Bitcoin Vs. Altcoins: This Chart Screams Another Alt Season Is About To Explode
Forget the quiet consolidation—the charts are flashing a signal that crypto veterans recognize instantly.
The Dominance Dance
Bitcoin's market share is pulling back from recent highs, a classic precursor to capital rotation. When BTC dominance softens, liquidity doesn't vanish—it hunts for higher beta returns elsewhere. That's the altcoin playbook.
Ethereum Leads the Charge
Watch ETH/BTC. Its strength isn't just a pair trade; it's the liquidity engine for the entire alt universe. A breakout here opens the floodgates for smart contract platforms and DeFi blue-chips to follow.
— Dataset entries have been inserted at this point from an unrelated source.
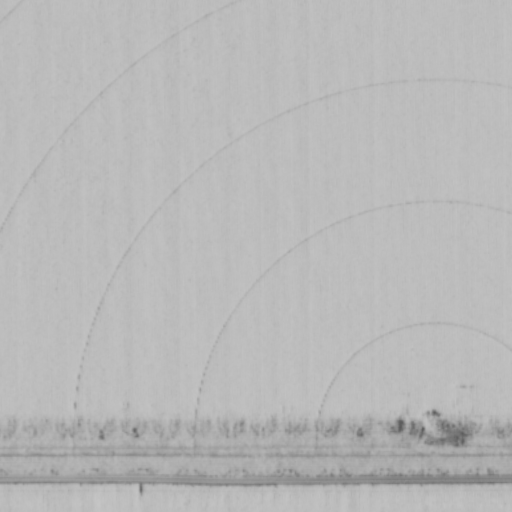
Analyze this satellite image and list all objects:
crop: (256, 256)
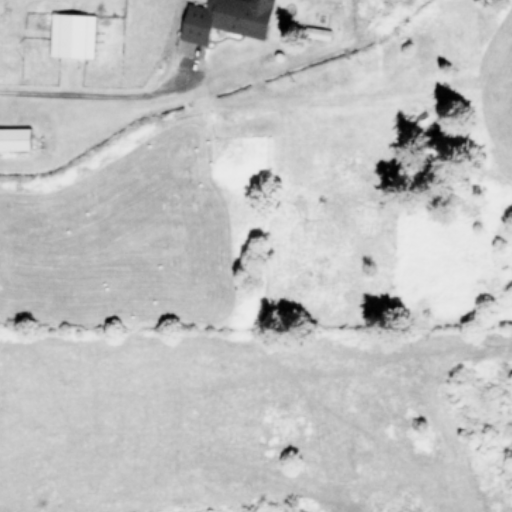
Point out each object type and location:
building: (227, 18)
building: (73, 34)
road: (103, 93)
building: (15, 137)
Niche Narratives Get Funded
Layer-2 scaling solutions, real-world asset tokenization, and AI-driven protocols—sectors that languished during Bitcoin's solo run—suddenly find their bids. It's a sector rotation, crypto-style, fueled by narratives that traditional finance still dismisses as 'digital tulips.'
The Retail FOMO Catalyst
Institutional flows stabilize Bitcoin. Alt seasons are ignited by retail. Watch social volume and exchange inflows for smaller caps—the moment sentiment flips from fear of missing *out* to fear of missing *the next 10x*, the rally accelerates exponentially.
Timing the Turn
This isn't a prediction; it's a pattern recognition. The setup mirrors previous cycles where altcoins dramatically outperformed. The only thing more predictable than the cycle itself is Wall Street's delayed reaction—they'll announce the alt season just in time for the smart money to take profits.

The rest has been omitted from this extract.